The RNC chair used to argue that the very mention of race as a factor in how pols are perceived and treated was liberal whining and he has said that he is "sick and tired" of those on the left who "play that race card, that slavery card, that civil rights card (when) their backs are up against the wall."
But no more.
Steele, who has since assuming the leadership of the Grand Old Party taken hits from disgruntled RNC staffers, key Republicans in Congress and, above all, conservative talk-radio hosts such as Rush Limbaugh, is now wondering aloud about whether criticism of him is motivated by racism.
Steele has certainly experienced his share of partisan and ideological poking and prodding from Democrats and liberals since taking over as the RNC’s top man last year, criticism that he suggests is rooted in: "The general mindset when you see, hear or read about an African American, you think, politically, Democrat.

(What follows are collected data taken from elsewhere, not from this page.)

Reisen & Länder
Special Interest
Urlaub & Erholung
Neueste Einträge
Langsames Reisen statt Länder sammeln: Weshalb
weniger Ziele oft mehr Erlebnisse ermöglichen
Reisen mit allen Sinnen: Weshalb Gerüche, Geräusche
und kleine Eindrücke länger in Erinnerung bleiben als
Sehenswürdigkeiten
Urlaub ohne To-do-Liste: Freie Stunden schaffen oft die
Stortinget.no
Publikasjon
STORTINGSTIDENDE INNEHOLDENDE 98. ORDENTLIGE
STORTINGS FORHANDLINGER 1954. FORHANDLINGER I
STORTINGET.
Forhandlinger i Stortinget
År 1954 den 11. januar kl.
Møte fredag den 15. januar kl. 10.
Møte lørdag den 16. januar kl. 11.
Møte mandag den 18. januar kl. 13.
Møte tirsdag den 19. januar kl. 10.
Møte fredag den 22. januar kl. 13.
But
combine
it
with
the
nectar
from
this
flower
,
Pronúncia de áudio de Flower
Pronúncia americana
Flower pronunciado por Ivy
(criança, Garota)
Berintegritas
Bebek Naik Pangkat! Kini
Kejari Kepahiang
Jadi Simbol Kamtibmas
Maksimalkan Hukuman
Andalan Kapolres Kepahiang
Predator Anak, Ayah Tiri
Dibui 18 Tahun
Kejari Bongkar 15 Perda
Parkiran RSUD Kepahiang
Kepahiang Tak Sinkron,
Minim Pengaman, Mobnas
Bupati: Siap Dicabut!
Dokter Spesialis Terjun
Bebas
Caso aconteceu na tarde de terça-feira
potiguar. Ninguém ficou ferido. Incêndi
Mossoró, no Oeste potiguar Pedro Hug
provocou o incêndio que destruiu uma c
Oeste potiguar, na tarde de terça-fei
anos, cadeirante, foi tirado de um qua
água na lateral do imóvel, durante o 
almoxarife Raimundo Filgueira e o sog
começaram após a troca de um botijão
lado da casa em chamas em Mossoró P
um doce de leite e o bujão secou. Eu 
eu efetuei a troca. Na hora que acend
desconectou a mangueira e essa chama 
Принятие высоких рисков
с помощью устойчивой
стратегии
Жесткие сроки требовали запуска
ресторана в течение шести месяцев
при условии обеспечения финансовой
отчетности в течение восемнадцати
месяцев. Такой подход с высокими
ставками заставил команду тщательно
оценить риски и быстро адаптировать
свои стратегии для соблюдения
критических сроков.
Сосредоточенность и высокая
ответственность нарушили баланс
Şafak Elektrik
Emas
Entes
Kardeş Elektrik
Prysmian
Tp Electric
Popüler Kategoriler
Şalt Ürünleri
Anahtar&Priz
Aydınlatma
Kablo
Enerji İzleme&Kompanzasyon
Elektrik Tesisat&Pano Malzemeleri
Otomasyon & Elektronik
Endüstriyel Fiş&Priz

And all of a sudden, you’ve got this brother who’s a Republican…"
But what’s made news more often than not has been the inside-the-big-tent battering he’s gotten from conservatives like Limbaugh, who once complained that the chairman was behaving like a "talking head media star" and, according to the conservative Washington Times newspaper, "from prominent GOP operatives and fund-raisers (who) have criticized Steele for seeming to focus more on his own image (and pocketbook) rather than the good of the party."
In a new interview with Washingtonian magazine, Steele, one of the Republican party’s most high-profile African-American stalwarts for a number of years, noted that Democratic National Committee chairman Tim Kaine, who is white, doesn’t seem to be the target of the same sort of griping, embarrassing leaks and negative publicity that the RNC chair is experiencing.